F (ab) antibodies are further used to block endogenous immunoglobulins in cells and tissues. After classical blocking of the tissue with serum in the IHC method, the sample is incubated with F (ab) fragments. This blocks endogenous immunoglobulins and avoids the increased background that would occur when classical secondary antibodies bind to endogenous immunoglobulins.

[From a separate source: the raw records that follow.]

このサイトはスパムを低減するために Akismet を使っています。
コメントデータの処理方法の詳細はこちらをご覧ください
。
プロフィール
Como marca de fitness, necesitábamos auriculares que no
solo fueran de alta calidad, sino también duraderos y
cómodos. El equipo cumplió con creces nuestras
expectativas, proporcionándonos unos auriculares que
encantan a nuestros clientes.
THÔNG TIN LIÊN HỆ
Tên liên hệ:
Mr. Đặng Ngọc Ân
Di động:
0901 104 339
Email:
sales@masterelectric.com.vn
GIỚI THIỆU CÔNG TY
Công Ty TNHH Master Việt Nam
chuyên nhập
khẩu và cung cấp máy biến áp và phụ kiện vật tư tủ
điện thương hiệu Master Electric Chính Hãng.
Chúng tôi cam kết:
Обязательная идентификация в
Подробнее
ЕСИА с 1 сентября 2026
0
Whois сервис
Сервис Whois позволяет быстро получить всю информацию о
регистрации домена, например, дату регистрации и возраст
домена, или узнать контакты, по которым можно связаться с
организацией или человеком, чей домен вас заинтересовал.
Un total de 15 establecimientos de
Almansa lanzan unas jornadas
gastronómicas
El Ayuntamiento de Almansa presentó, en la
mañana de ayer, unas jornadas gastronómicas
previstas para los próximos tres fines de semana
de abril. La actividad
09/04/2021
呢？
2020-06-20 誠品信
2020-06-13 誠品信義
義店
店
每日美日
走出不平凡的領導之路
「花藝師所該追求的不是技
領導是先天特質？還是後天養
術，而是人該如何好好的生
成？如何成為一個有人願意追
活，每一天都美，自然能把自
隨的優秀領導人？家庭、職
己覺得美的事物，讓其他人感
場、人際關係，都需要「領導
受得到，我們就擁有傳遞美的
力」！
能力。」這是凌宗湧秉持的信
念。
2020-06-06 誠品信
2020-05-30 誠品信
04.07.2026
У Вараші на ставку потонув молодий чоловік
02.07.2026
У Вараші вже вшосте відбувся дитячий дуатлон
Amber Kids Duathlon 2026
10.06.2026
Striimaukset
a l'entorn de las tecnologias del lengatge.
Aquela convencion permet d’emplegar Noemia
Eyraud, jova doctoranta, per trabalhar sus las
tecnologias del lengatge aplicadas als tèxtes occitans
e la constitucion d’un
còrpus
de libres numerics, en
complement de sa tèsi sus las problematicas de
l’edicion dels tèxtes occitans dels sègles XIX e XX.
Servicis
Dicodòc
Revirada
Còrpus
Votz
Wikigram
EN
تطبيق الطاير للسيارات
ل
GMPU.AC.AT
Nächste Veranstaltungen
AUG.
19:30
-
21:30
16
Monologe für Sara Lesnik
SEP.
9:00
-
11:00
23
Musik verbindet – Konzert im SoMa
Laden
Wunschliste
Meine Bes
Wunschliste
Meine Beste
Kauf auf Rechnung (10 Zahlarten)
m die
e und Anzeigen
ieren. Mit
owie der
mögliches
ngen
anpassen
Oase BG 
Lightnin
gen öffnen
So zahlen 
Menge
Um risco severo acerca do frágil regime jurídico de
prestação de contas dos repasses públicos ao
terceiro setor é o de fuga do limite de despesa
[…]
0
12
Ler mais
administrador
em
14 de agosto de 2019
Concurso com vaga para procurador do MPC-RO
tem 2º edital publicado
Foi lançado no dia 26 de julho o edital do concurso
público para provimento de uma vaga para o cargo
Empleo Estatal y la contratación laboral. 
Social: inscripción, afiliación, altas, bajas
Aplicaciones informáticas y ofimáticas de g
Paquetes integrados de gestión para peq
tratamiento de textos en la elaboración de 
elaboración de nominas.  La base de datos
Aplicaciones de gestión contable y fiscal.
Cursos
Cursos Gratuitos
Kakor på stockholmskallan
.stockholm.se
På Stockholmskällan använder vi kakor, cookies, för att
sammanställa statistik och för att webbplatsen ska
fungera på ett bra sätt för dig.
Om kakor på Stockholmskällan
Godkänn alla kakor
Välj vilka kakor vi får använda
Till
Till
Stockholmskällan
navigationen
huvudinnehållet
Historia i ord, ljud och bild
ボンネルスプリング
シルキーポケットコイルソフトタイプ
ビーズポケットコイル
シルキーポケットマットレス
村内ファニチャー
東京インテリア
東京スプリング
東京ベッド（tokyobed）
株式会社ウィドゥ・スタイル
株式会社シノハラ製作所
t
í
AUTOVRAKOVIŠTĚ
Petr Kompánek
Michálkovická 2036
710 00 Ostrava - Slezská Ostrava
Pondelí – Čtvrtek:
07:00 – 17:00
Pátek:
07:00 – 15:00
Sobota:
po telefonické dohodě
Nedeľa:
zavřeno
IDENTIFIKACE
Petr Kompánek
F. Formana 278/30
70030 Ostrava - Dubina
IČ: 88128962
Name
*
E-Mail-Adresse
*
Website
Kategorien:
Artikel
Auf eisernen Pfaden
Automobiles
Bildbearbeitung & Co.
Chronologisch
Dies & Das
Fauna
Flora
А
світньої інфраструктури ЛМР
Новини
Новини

In addition, F (ab) can be a powerful tool in multiple staining using primary antibodies of the same species. Because the F (ab) fragment secondary antibodies contain only one antigen binding site (are monovalent), they cannot bind any other molecule in the case of sequential staining (Fig. 6). F (ab´) 2 secondary antibodies are not suitable for this purpose due to the 2 binding sites. They could bind a second secondary antibody in sequential staining and show false positive results.

What things to keep in mind when choosing a secondary antibody? Here is a summary of the questions you should ask yourself when choosing a secondary antibody.

1. In which animal organism was your primary antibody produced?
2. Which conjugate detection molecule is suitable for your application?
3. Do you use an enzymatic detection method? Do you prefer HRP or AP?
4. Do you use a fluorescence detection method? Take a look at the range of emission spectra, especially if you do multiple staining.
5. Will you use the biotin technique?
6. What is the class / subtype or subclass of your primary antibody?
7. Do you need an affinity purified antibody or IgG fraction?
8. Do you need a preabsorbed secondary antibody for your purposes?
9. Do you need an F (ab) or F (ab´) 2 fragment antibody for your experiment?